When traders use straddle on ARCC
Straddles on ARCC are pure-volatility plays that profit from large moves in either direction; traders typically buy ARCC straddles ahead of earnings, FDA decisions, or other catalysts where the realized move is expected to exceed the implied move priced into the chain.
ARCC thesis for this straddle
The market-implied 1-standard-deviation range for ARCC extends from approximately $17.65 on the downside to $20.25 on the upside. A ARCC long straddle is a pure-volatility play: it profits when the underlying moves far enough from the strike in either direction to overcome the combined call plus put debit, regardless of direction. Current ARCC IV rank near 5.74% sits in the lower third of its 1-year distribution, where IV often re-expands toward the mean; this favors premium-buying structures and disadvantages premium-selling structures on ARCC at 23.90%. As a Financial Services name, ARCC options can move on sector-level news flow (peer earnings, regulatory updates, industry-specific macro data) in addition to ARCC-specific events.
ARCC straddle positions are structurally neutral / high-volatility (long premium); the modeled P&L assumes European-style exercise at expiration and ignores early assignment, transaction costs, dividends paid before expiry on the stock leg (when present), and the bid-ask spread on the listed chain. ARCC positions also carry Financial Services sector concentration risk; news flow inside the sector (peer earnings, regulatory shifts, supply-chain headlines) can move ARCC alongside the broader basket even when ARCC-specific fundamentals are unchanged. Always rebuild the position from current ARCC chain quotes before placing a trade.

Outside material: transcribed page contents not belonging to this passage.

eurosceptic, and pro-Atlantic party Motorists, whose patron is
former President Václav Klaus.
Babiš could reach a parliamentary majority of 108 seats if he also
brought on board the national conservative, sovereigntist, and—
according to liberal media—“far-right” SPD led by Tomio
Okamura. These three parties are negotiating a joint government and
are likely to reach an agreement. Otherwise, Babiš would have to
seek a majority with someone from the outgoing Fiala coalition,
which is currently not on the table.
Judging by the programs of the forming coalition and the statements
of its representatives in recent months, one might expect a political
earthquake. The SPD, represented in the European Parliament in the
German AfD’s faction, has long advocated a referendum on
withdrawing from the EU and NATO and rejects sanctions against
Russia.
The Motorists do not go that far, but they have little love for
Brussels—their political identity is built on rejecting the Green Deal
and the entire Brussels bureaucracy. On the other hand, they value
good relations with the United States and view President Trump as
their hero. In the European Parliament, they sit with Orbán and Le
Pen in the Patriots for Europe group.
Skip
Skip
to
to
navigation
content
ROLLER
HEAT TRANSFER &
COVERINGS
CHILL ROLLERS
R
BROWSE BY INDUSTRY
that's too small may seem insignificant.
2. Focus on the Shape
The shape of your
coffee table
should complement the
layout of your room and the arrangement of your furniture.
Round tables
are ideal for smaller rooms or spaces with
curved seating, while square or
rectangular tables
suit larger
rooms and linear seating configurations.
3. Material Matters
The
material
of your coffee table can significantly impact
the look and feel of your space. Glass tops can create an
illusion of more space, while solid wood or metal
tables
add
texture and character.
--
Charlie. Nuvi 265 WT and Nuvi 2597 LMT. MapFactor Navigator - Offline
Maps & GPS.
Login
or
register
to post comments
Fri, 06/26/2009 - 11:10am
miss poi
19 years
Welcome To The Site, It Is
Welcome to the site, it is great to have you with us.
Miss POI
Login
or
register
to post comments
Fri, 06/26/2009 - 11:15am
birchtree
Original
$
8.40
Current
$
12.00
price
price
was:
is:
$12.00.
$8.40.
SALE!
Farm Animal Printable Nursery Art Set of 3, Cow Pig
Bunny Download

Frequently asked questions
- What is a straddle on ARCC?
- A straddle on ARCC is the straddle strategy applied to ARCC (stock). The strategy is structurally neutral / high-volatility (long premium): A long straddle buys an ATM call and an ATM put at the same strike, profiting from a large move in either direction; max loss equals the combined debit when the underlying pins to the strike at expiration. With ARCC stock trading near $18.95, the strikes shown on this page are snapped to the nearest listed ARCC chain strike and the premiums come straight from the end-of-day bid/ask midpoint.
- How are ARCC straddle max profit and max loss calculated?
- Upside max profit is unbounded; downside max profit is bounded at the strike minus the combined call plus put debit (reached at zero). Max loss equals the combined debit times 100 (reached when the underlying pins to the strike). Two breakevens at strike plus debit and strike minus debit. For the ARCC straddle priced from the end-of-day chain at a 30-day expiry (ATM IV 23.90%), the computed maximum profit is unbounded per contract and the computed maximum loss is unbounded per contract. Live intraday quotes will differ as the chain moves through the trading session.
- What is the breakeven for a ARCC straddle?
- The breakeven for the ARCC straddle priced on this page is no defined breakeven on the modeled curve at expiration, derived from end-of-day chain premiums. Breakeven is the underlying price at which the strategy's P&L crosses zero ignoring transaction costs and assignment risk. The current ARCC market-implied 1-standard-deviation expected move is approximately 6.85%; if the move sits well outside the breakeven distance, the structure's risk-reward becomes correspondingly tighter.
- When should you consider a straddle on ARCC?
- Straddles on ARCC are pure-volatility plays that profit from large moves in either direction; traders typically buy ARCC straddles ahead of earnings, FDA decisions, or other catalysts where the realized move is expected to exceed the implied move priced into the chain.
- How does current ARCC implied volatility affect this straddle?
- ARCC ATM IV is at 23.90% with IV rank near 5.74%, which is on the low end of its 1-year range. Premium-buying structures (long call, long put, debit spreads) are relatively cheap in this regime; premium-selling structures collect less credit per unit risk.